══ Trecho para leitura

Um percurso pelo Avesso da Palavra
Palavra, tempo, memória: são as peças que escolho para seguir o fio que me conduz pelo Avesso da palavra.
É preciso de um fio condutor: existe um, dado pela sequência de poemas, e também vários, puxados por cada leitor, que se deixa perder na solidão da “cartografia vencida” do poeta, labiríntica como o ser.
Falo do poeta, mas falo de mim. Falo do poeta, mas do sujeito em devir. Permitem-me isso a ausência de títulos para os poemas, os movimentos que sugere cada parte do livro (uma ordem, entre outras possíveis), além do próprio jogo proposto pelo trabalho que é feito com a palavra.
Colocar a palavra pelo avesso, dobrá-la/desdobrá-la, é buscar pela “despalavra”, é “catar feijão”. É , como diria Roland Barthes, “trapacear” o tempo inteiro com a linguagem, como um jeito de não se aprisionar pelo seu “fascismo”: tentativa de dizer as coisas, o mundo, as coisas do mundo, por imagens, como no primeiro poema, em que tempo, morte e baía sem peixes e crustáceos são encadeados de forma a compor uma unidade que não se basta e é sempre movimento: “Os estômagos das palavras fazem cadeia [...] / Explosões destes estômagos e seus cais”.
O “homem palavra”, sujeito que se elabora nos poemas, reconhece que é feito de linguagem, mas anda “à procura de palavras para abafá-las”. E, embora as palavras sejam pouco para o mundo, contraditoriamente, é por meio delas que se pode “focinhar a vida e gritá-la como se assim ardesse menos”.
Assim é que Paulo Vasconcelos desnuda o teor do seu fazer poético, como é possível perceber em inúmeras passagens da travessia: “Eu lia com as mãos [...] / Eu aprendia com todo o corpo / Hoje fecharam as mãos para o mundo e se aprende só com as letras”, “O que digo é um desdizer como cuspir para dentro, não reverbera”, “Tenho medo dos dicionários que dizem palavras presas”.
Nesse jogo, entretanto, Vasconcelos faz reverberar, além da literatura oral, Manoel de Barros e João Cabral de Melo Neto, outras vozes, como a de Octavio Paz, para quem a imagem poética tem o objetivo de dizer o indizível. Escreve Vasconcelos: “Poemar é nada dizer dizendo o que é inacessível”.
É precisamente por conta dessa busca sem fim e pela impossibilidade de representar a realidade que, segundo o olhar de Barthes, existe a literatura. Dessa maneira, faz-se a poesia de Vasconcelos: “O real nos doerá para sempre” (Orides Fontela).

════
══ Itens fornecidos

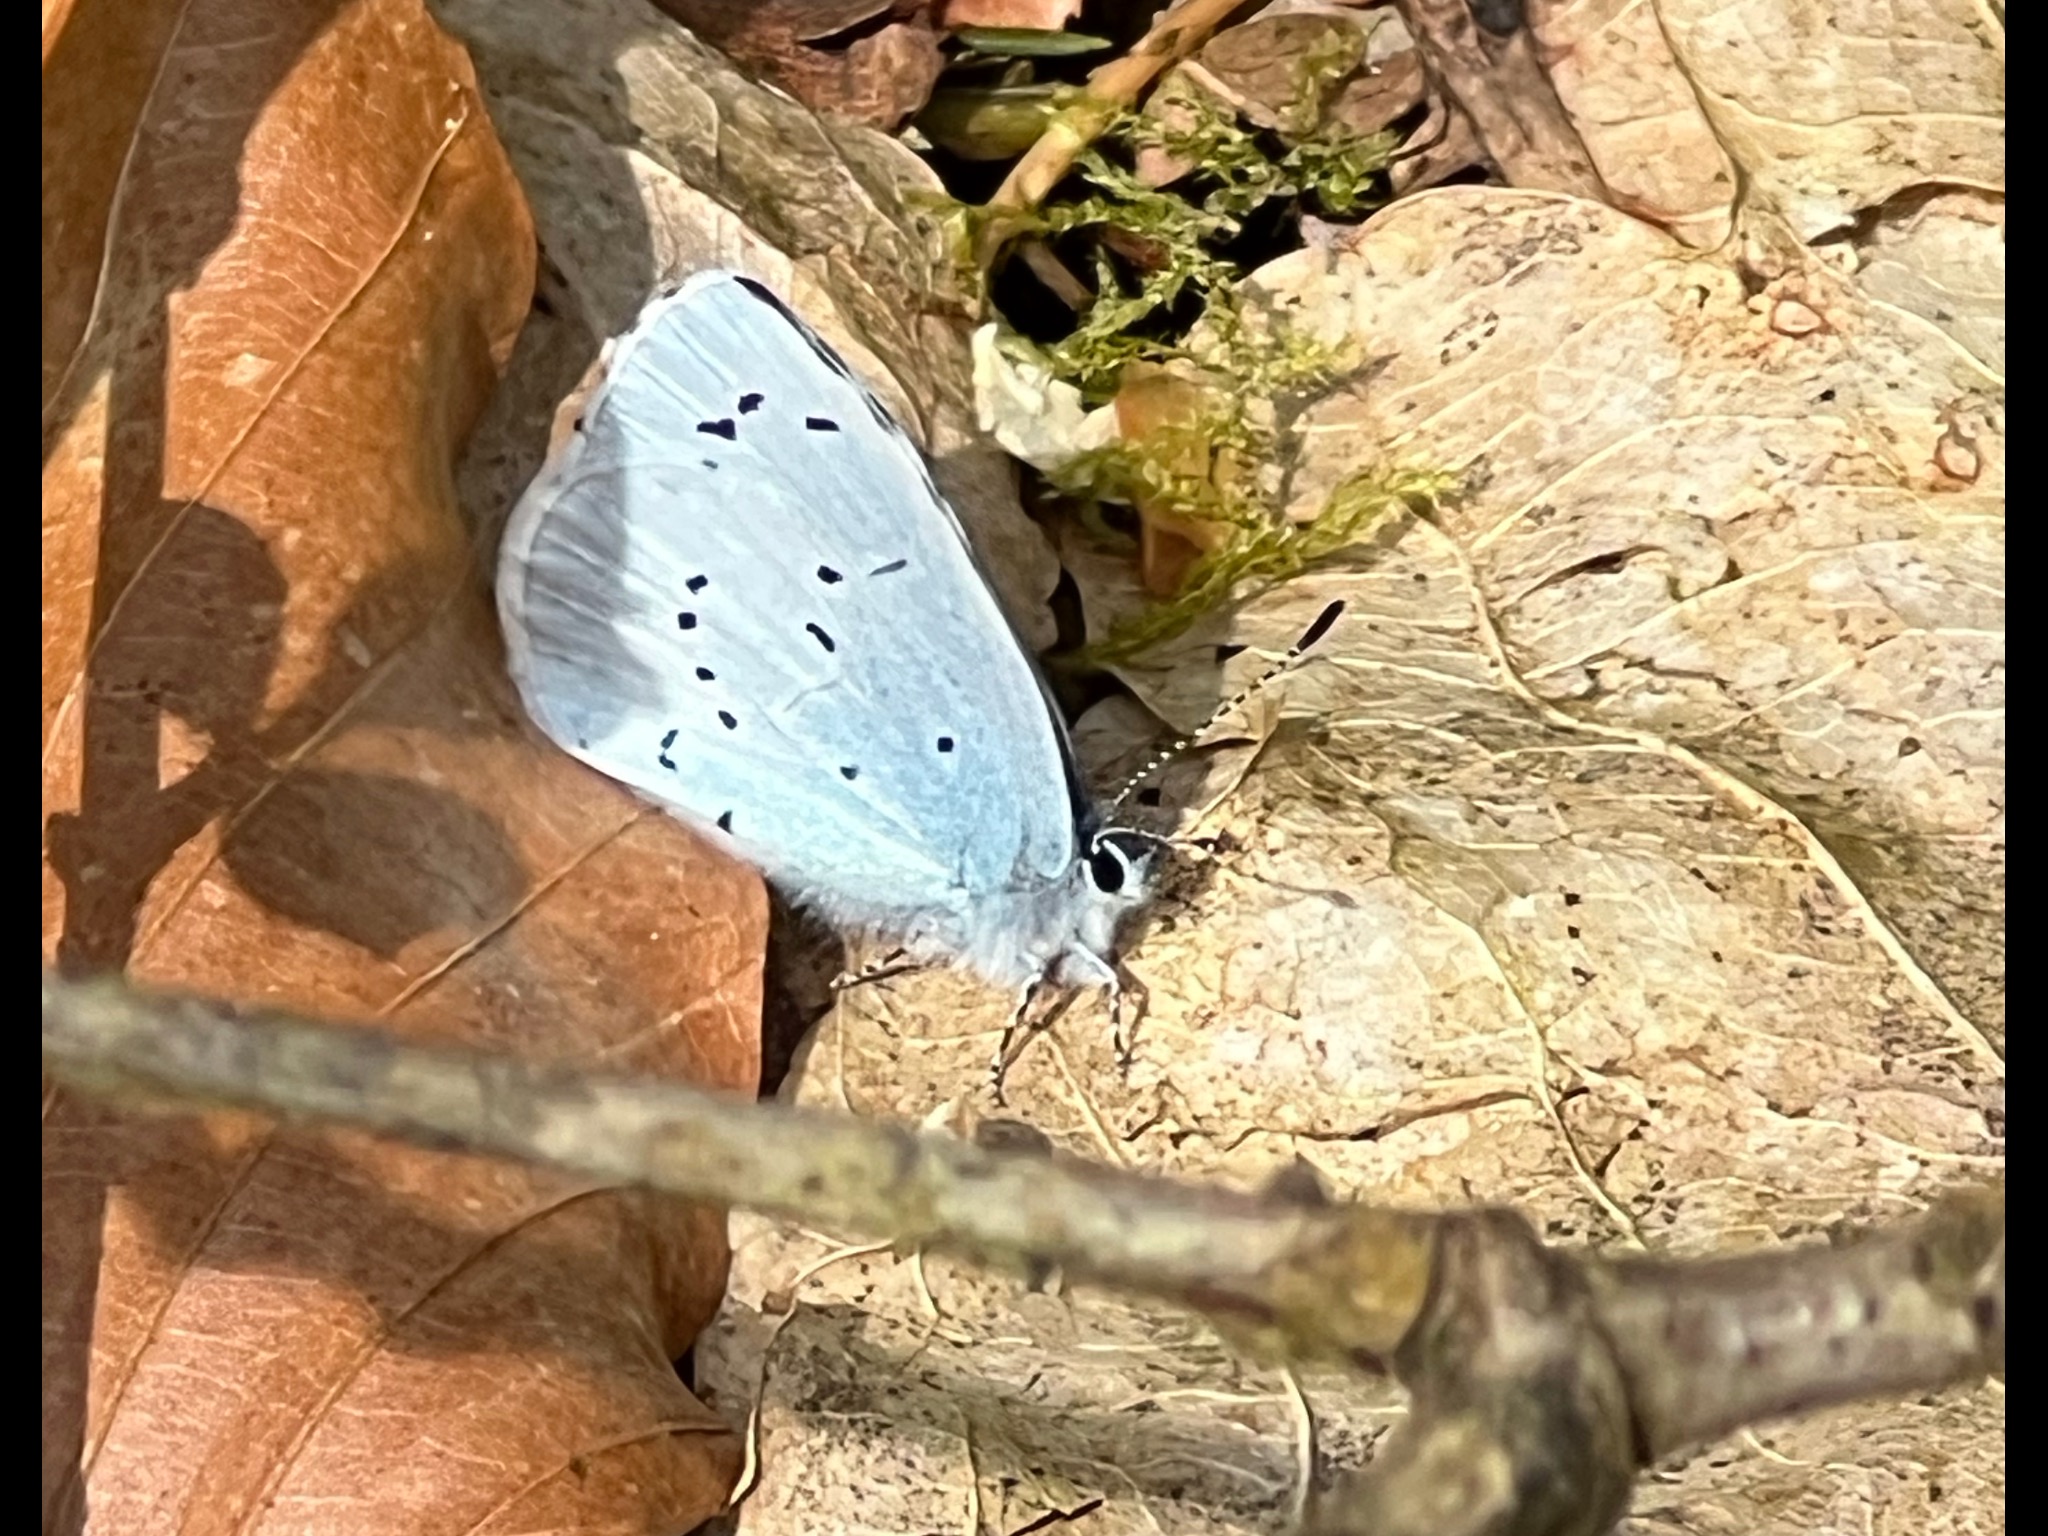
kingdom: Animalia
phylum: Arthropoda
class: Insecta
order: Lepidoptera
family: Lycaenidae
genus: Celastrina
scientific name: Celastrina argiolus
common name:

════

Objetivo do exercício =
Por favor, reescreva a parte do trecho que começa com as palavras que contêm "É preciso de" e termina com "com a palavra.", substituindo "labiríntica" por "sinuosa". Os itens vêm de uma fonte diferente da do trecho.

Resposta correta =
É preciso de um fio condutor: existe um, dado pela sequência de poemas, e também vários, puxados por cada leitor, que se deixa perder na solidão da “cartografia vencida” do poeta, sinuosa como o ser.
Falo do poeta, mas falo de mim. Falo do poeta, mas do sujeito em devir. Permitem-me isso a ausência de títulos para os poemas, os movimentos que sugere cada parte do livro (uma ordem, entre outras possíveis), além do próprio jogo proposto pelo trabalho que é feito com a palavra.